Reassures Goel: “I will try my level best.”

Please entrust the job to someone, requests our reporter, who is trustworthy and doesn’t run away with our money.

Goel get us one, as he says: “Sir … nahin paisa toh koi aisa nahin …. paisa toh koi nahin le jayega (Sir, nothing like that … nobody will run away with your money).”

Entrust the job to someone who has done it before. We have no problem in paying him upfront 5–7 per cent as fee, assures our reporter.

Says Goel: “Theek hai (Ok sir).”

The minister’s wife wants to send money to some of her relatives in England, say in tranches of Rs. 30–40 lakh, a couple of times. Can we send the money, to be kept in your lockers, with your help?

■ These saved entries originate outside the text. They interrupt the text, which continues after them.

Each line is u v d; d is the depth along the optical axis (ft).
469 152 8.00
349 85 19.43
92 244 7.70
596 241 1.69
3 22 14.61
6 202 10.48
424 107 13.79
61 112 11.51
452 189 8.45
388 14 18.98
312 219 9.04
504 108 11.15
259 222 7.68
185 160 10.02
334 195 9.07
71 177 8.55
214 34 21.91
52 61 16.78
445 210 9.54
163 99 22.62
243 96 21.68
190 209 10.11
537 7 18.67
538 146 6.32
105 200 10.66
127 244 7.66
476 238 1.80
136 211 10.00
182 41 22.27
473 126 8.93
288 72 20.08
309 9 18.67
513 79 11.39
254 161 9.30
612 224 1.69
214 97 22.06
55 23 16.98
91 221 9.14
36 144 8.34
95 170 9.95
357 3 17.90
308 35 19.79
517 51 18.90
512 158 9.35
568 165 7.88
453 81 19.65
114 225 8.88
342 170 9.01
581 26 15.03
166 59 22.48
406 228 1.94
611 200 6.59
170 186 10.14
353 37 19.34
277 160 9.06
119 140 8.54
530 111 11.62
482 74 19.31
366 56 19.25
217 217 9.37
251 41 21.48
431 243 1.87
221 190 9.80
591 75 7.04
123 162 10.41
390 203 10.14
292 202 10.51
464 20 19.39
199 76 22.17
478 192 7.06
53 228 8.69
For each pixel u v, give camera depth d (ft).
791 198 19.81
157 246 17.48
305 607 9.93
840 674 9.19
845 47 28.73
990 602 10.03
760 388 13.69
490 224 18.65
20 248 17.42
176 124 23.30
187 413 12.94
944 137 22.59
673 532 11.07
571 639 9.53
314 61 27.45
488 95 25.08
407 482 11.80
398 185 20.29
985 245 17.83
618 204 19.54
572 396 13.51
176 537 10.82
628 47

Goel will help us on this count to: “Koi problem nahin hai (There is no problem).”

Before taking his leave, our reporter seeks assurance from Goel that nothing is ever disclosed.

Goel is quick to say to reassure us: “Sir … actually mujhe maloom hai ki locker mein … locker kisi ko dikhoonga toh size se hi aapko maloom pad jayega usmein kya ho sakta hai (Sir …actually I know what is there in a locker … if I show anybody a locker, he will at once come to know what is there in the locker after he sees its size).”

After seeking this assurance from the banker, our reporter says goodbye to him.